СУТЬ ЗАДАНИЯ -
Подхватите рассказ о первой встрече с бардом Виктором Мишкиным и продолжите его сразу после строки «И тебя искала.».

ТЕКСТ ДЛЯ ЧТЕНИЯ -

Наталья Рузанкина
Первый раз я увидела его на одном из бардовских концертов в ДК МГУ в конце 90-х. Высокий, сутуловатый, застенчивый, с близоруким беспомощным взглядом, он походил на пришельца из иного мира среди нахальных, уверенных в себе местных бардов и представителей городской богемы. Неизменный, серый с ромбами, свитер, потрепанные ботинки, надорванная пачка сигарет из кармана – вот, пожалуй, и всё, что запомнилось на первый взгляд, и, услышав от друзей: «это замечательный поэт, бард Виктор Мишкин», я вначале недоверчиво усмехнулась: ну да, знаем мы эту поэзию, очередная графомания! Кроме него, выступал кто-то еще, но после первых слов песни я видела только его, рассеянного, смущенного общим вниманием. Его – и строки, огненной молнией полыхнувшие в сердце...
Неба перед боем
Не бывает мало,
Пуля шла над полем
И тебя искала.

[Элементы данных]
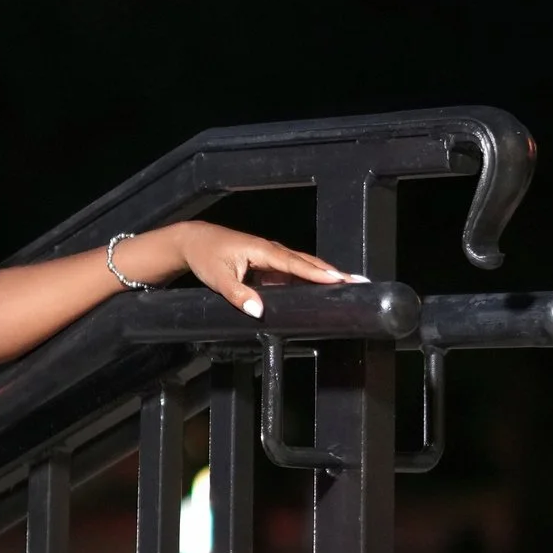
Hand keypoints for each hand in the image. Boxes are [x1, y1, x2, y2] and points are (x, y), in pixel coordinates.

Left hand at [172, 221, 361, 320]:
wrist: (194, 241)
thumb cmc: (205, 256)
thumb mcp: (217, 279)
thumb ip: (238, 295)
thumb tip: (258, 311)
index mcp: (262, 251)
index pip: (294, 263)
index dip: (316, 273)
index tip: (339, 279)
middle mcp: (271, 251)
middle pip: (307, 262)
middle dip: (332, 272)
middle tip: (358, 281)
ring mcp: (271, 257)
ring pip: (303, 266)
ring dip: (325, 274)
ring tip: (350, 284)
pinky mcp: (268, 264)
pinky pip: (293, 271)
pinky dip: (310, 277)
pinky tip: (324, 287)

ВАШ ОТВЕТ -
Днём и тёмной ночью
Всё тебя искала,
Эта пуля точно
Твоё имя знала.
И летела пуля,
Шла над снегом талым,
Как пчела над ульем
Со свинцовым жалом,
Как пчела из улья,
Как холодный ветер,
Так летела пуля,
В твоё сердце метя...
Исчез зал, легкий гомон вокруг, остался лишь негромкий голос и простые до гениальности, страшные слова. В первый момент я удивилась: неужели сейчас, в наше время, в провинциальном городе работяг и мелких лавочников можно написать подобное?
Песня-то была о чеченской войне... После этого я прослушала еще несколько концертов Виктора, но на всю жизнь запомнила тот, первый, где и состоялось Явление Поэта.
Жизнь самого Виктора была творческим подвигом, подвигом, который совершал молодой, талантливый человек со своим видением мира, своим понятием чести, совести, добра и зла. Он и в жизни, и в творчестве был очень искренним человеком и ненавидел любую ложь, выдающую себя за настоящее, подлинное, дешевку, которую он презрительно именовал «попса позорная». Самое интересное, что в песне с одноименным названием он, фактически, предсказал свою смерть...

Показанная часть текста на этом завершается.